Now, though, I actually really like Mondays. It helps that I’m doing something I love, that I’m doing it at home with no commute, and I work for myself, so I set my own schedule. I let myself get a slow start on Mondays, if I want to. Weekends are often busy for me, and especially Sundays, so Monday is generally my “sleep in” day. I linger over the newspaper and a cup of tea before launching into my week, which is so much more civilized than being forced to go to work at the usual time right after a weekend. Monday is usually a day for staying at home and not dealing with people.

But I also love the sense of a fresh start that Mondays give me. It’s like a New Year’s Day every week. If I slacked off or didn’t accomplish what I wanted last week, that’s all in the past and I can make new resolutions for the new week. I can accomplish all the things, eat right, exercise, and make progress on organizing my house. I can spend time writing, get projects completed, and all those other things I really want to do. I can set up new schedules and guidelines for myself (you sometimes have to resort to tricks like this when you don’t have a boss or a strict deadline, and therefore there’s nothing to stop you from spending the day reading message boards about TV shows you don’t even watch if you don’t set up some kind of structure).

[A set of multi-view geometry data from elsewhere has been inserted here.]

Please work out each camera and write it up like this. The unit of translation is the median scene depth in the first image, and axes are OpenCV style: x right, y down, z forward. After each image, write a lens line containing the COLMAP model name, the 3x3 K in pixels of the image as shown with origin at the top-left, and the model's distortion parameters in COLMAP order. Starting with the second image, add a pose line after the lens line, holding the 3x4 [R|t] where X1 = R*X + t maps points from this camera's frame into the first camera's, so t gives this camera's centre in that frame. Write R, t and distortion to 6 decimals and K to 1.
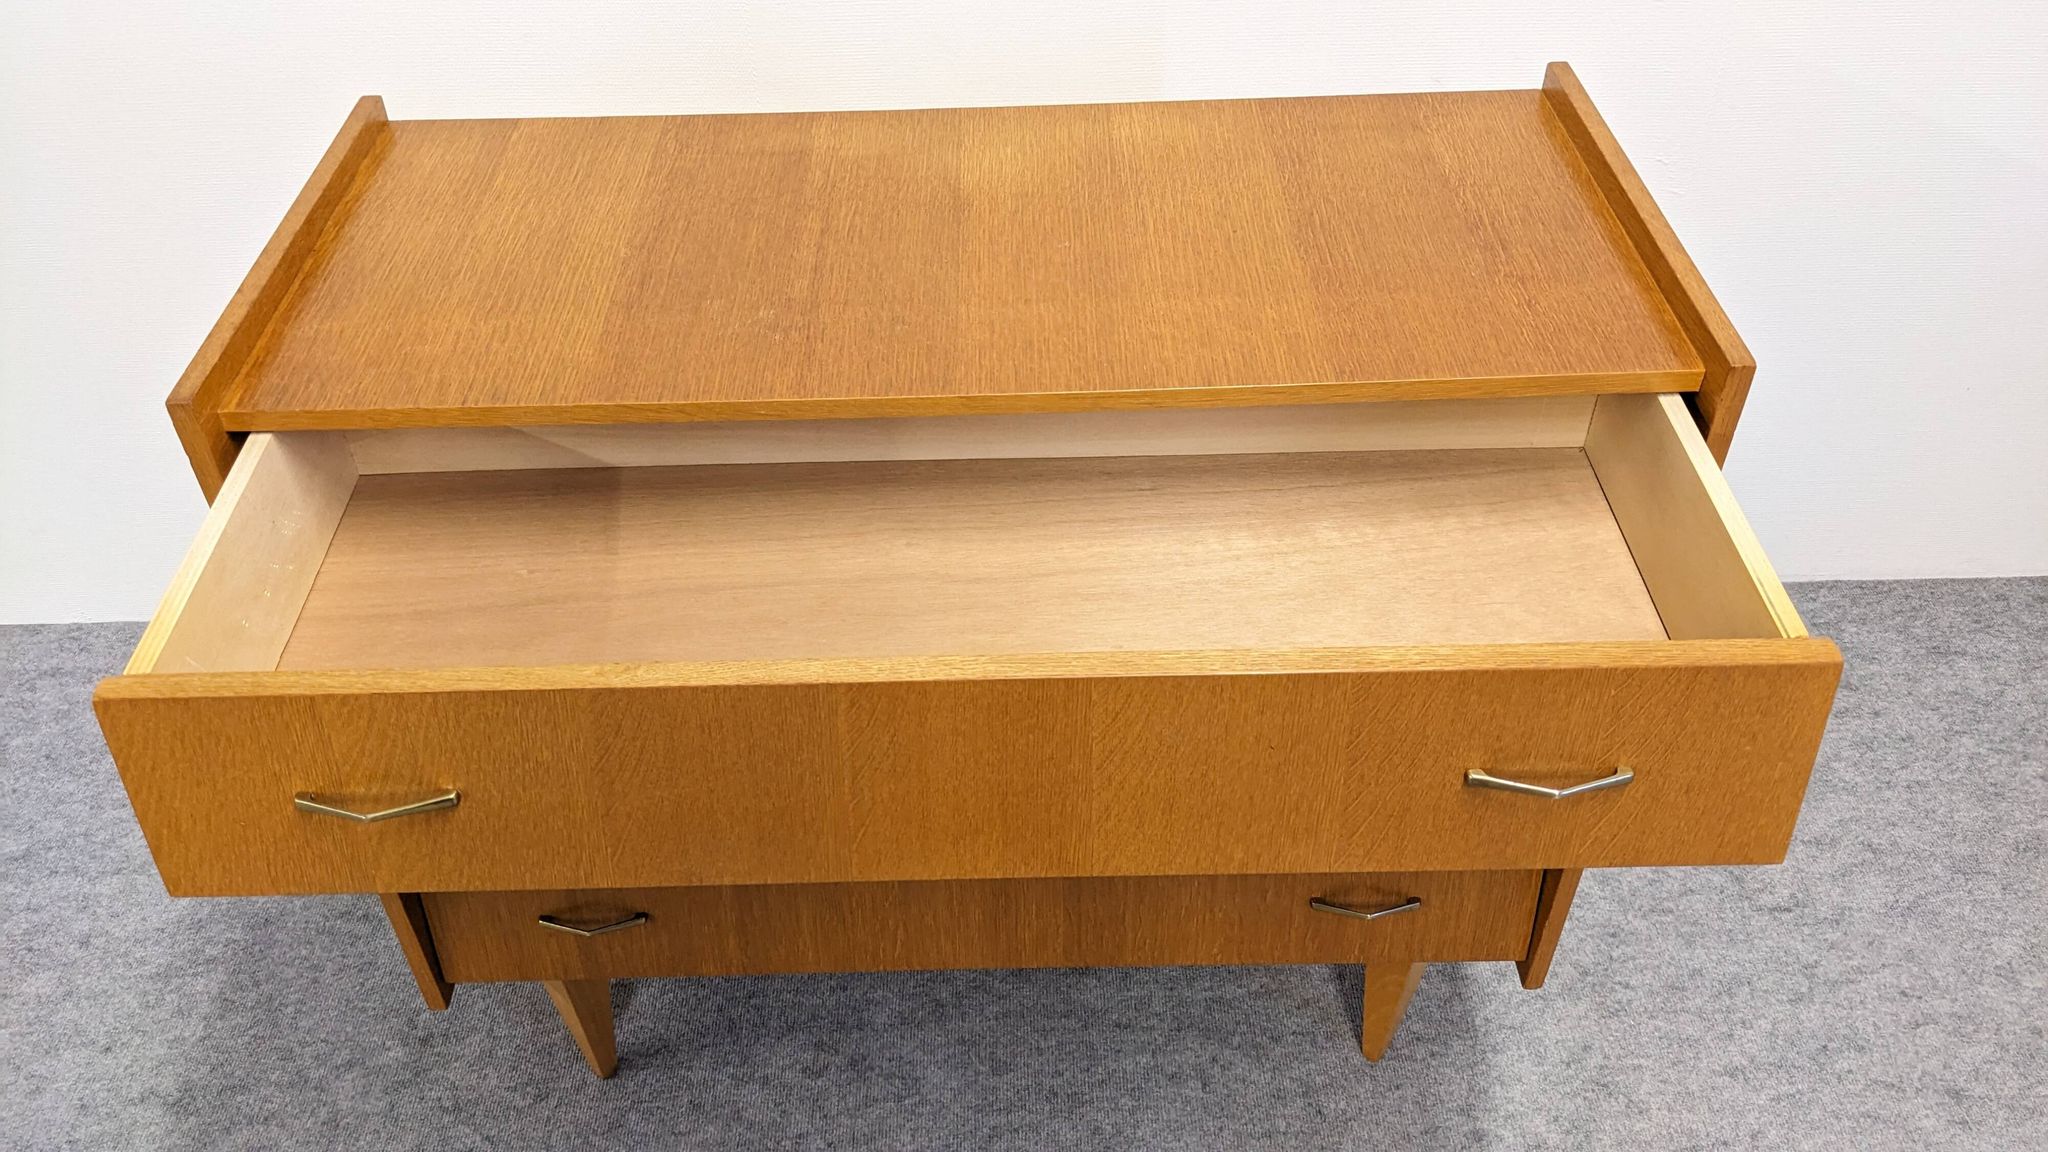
lens RADIAL K [[1618.0, 0, 1009.2], [0, 1618.0, 533.3], [0, 0, 1]] dist [0.029990, -0.061622]
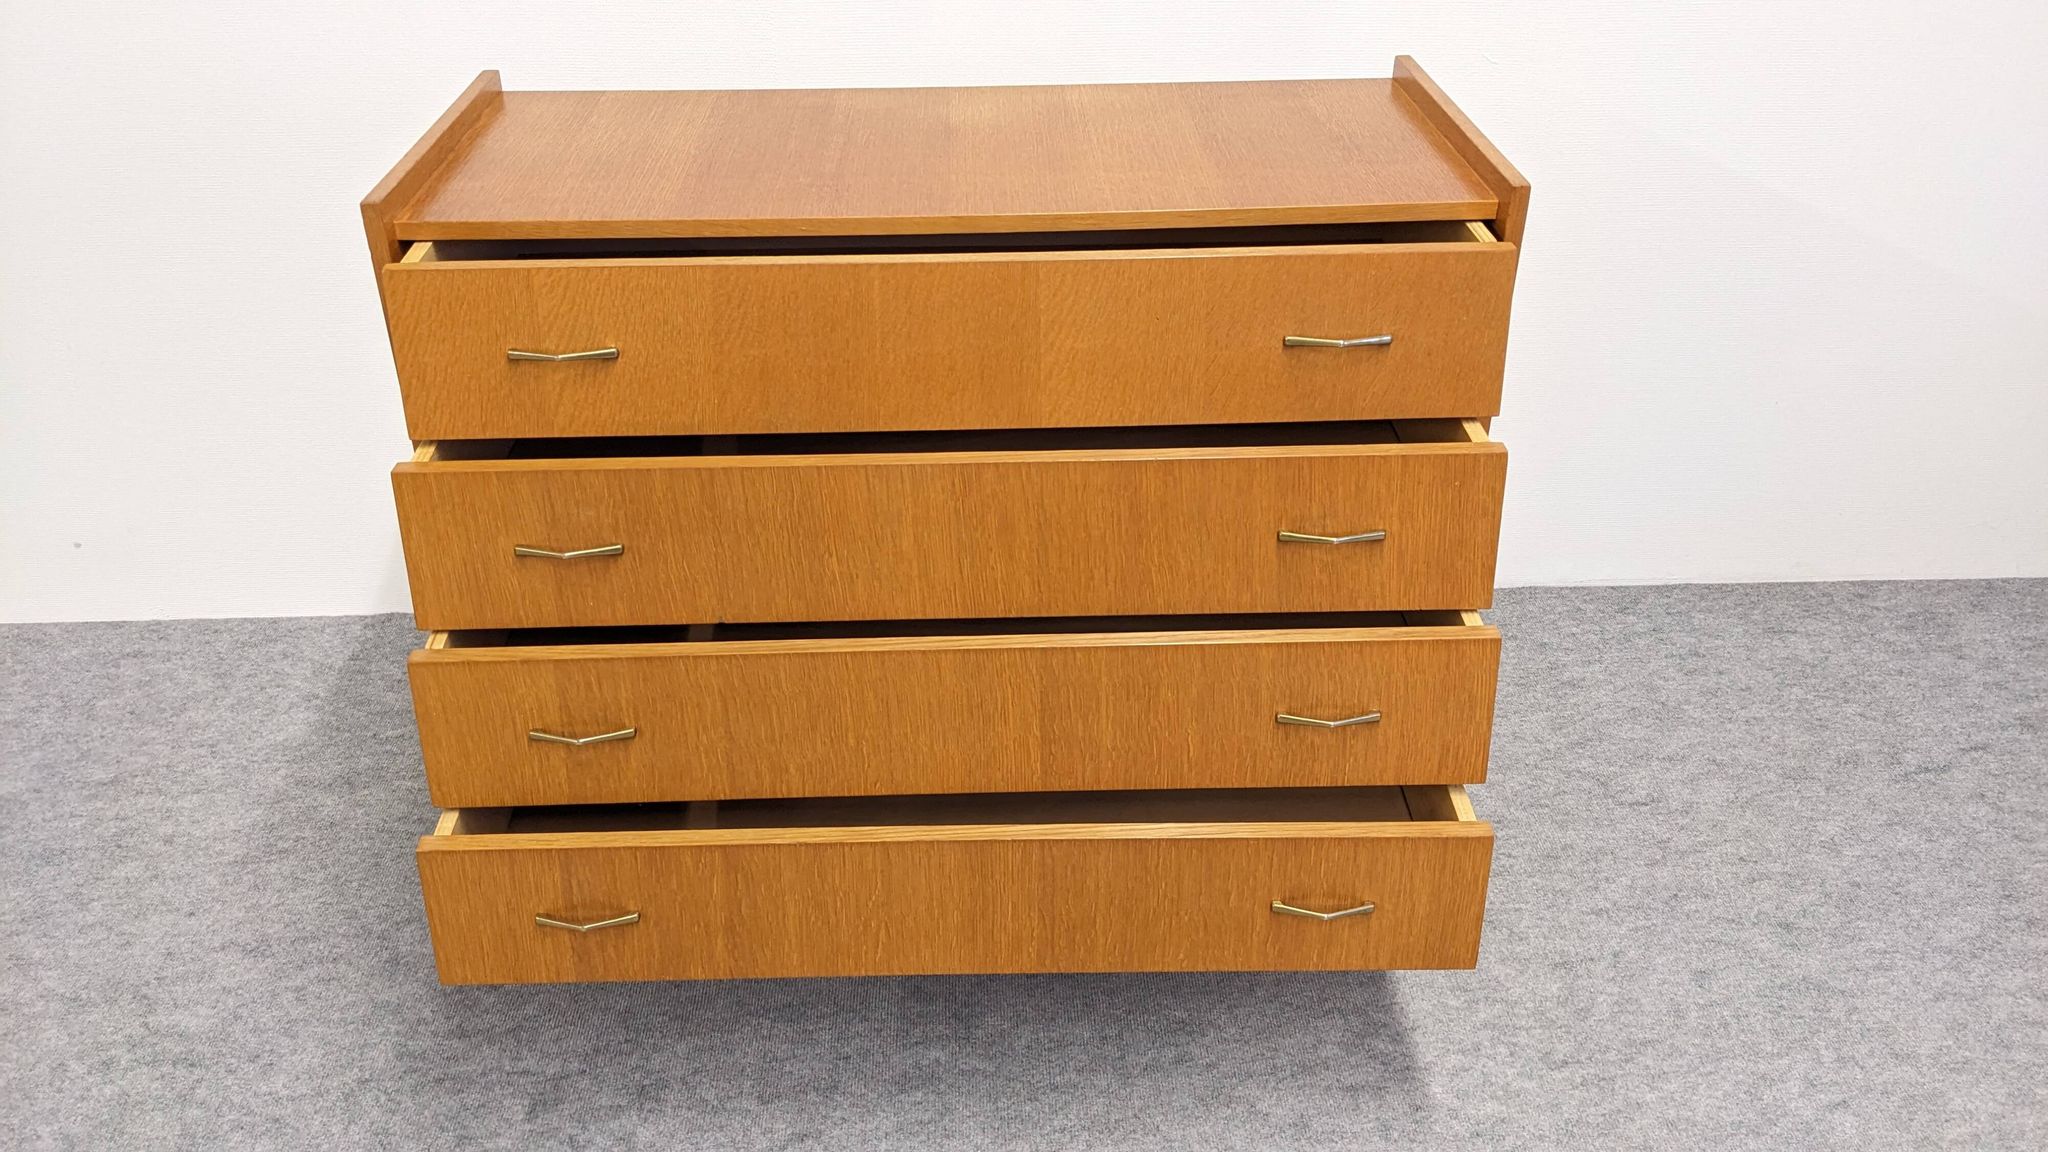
lens RADIAL K [[1618.0, 0, 1025.1], [0, 1618.0, 593.1], [0, 0, 1]] dist [0.029990, -0.061622]
pose [[0.999451, 0.001149, 0.033102, -0.009197], [0.003878, 0.988464, -0.151405, 0.275482], [-0.032894, 0.151450, 0.987917, -0.182742]]
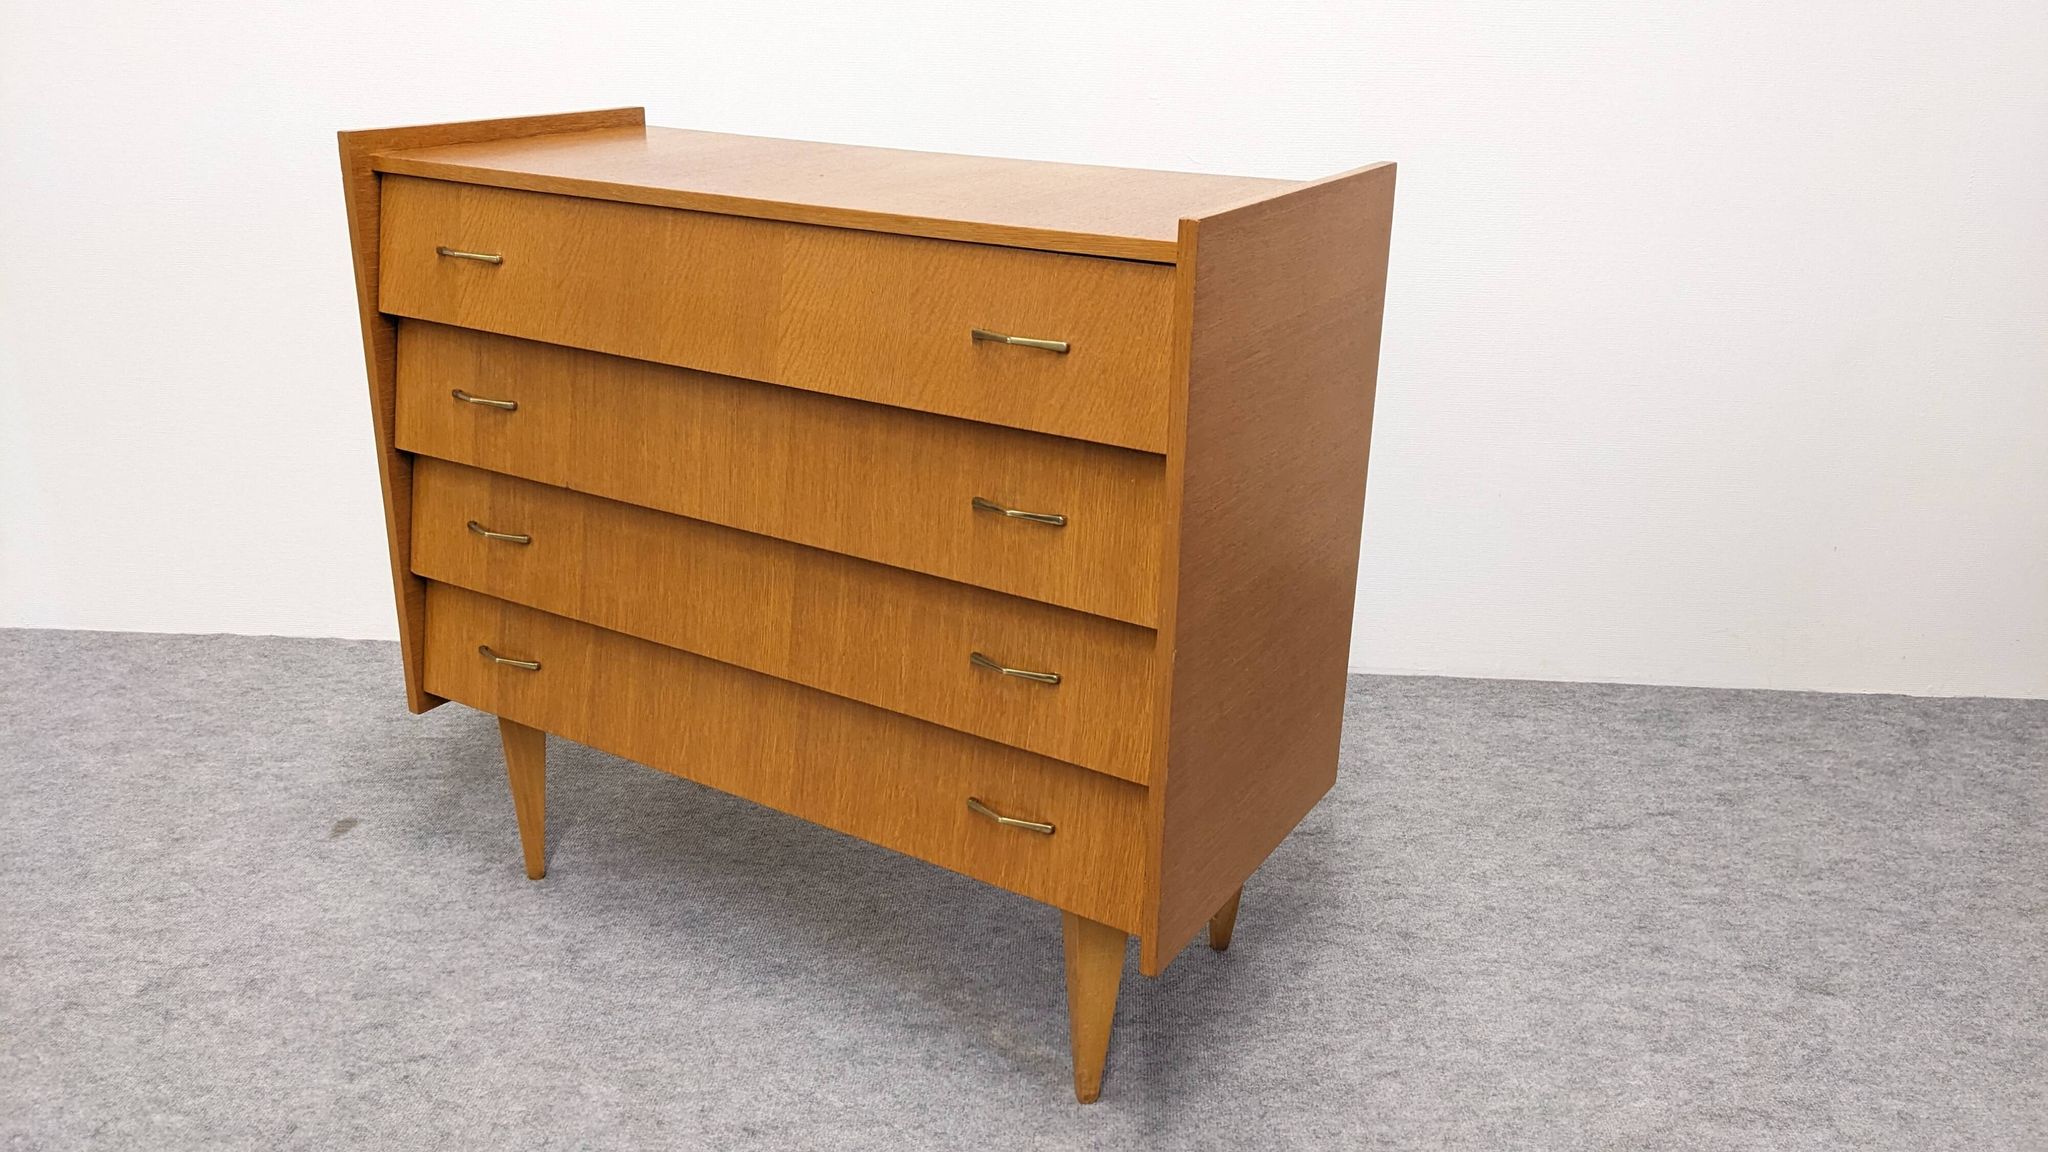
lens RADIAL K [[1618.0, 0, 1038.3], [0, 1618.0, 565.9], [0, 0, 1]] dist [0.029990, -0.061622]
pose [[0.997458, 0.056044, -0.043998, 0.341814], [-0.067876, 0.935201, -0.347551, 0.511748], [0.021669, 0.349654, 0.936628, -0.217910]]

So, I’m starting today with a lot of enthusiasm, with maybe a dash of fear because I woke up this morning from the recurring “back to my old day job” nightmare. That one seems to have taken over from the “I’m running late for the final exam in the class I forgot I was taking and never actually went to, and I don’t know for sure where the exam is being held” nightmare that was my brain’s previous favorite. It’s never actually really any of my old day jobs, but it’s one like one of them, or it may be one of my old jobs in the dream, and it’s only upon waking that I realize I never actually worked at that place. The bizarre detail from this particular dream was that my boss had come into my office to talk about something, a call for her (not an actual person I’ve ever worked for — I think it might actually have been Mimi from the Enchanted, Inc. books) got forwarded to my desk, and I got out of the way so she could take it. It wasn’t just a quick answer to something, and it looked like she was settling in for a long chat, so when she sat down at my desk, I slipped out of the office to give her some privacy, only then remembering that I’d taken off my shoes while I was sitting at my desk, so now I was barefoot. When my boss finally got off the phone and left my office, she criticized me for not being at my desk, working, and asked why I wasn’t wearing shoes. Which sounds like something Mimi would do.

And now I kind of want to see if I could pull off a short story from Mimi’s perspective, where she’s running into magic but doesn’t realize it as she continues being an irrational boss.

And I really, really don’t want to have to go back to working for the kind of people who inspired Mimi, so I guess I’d better start writing.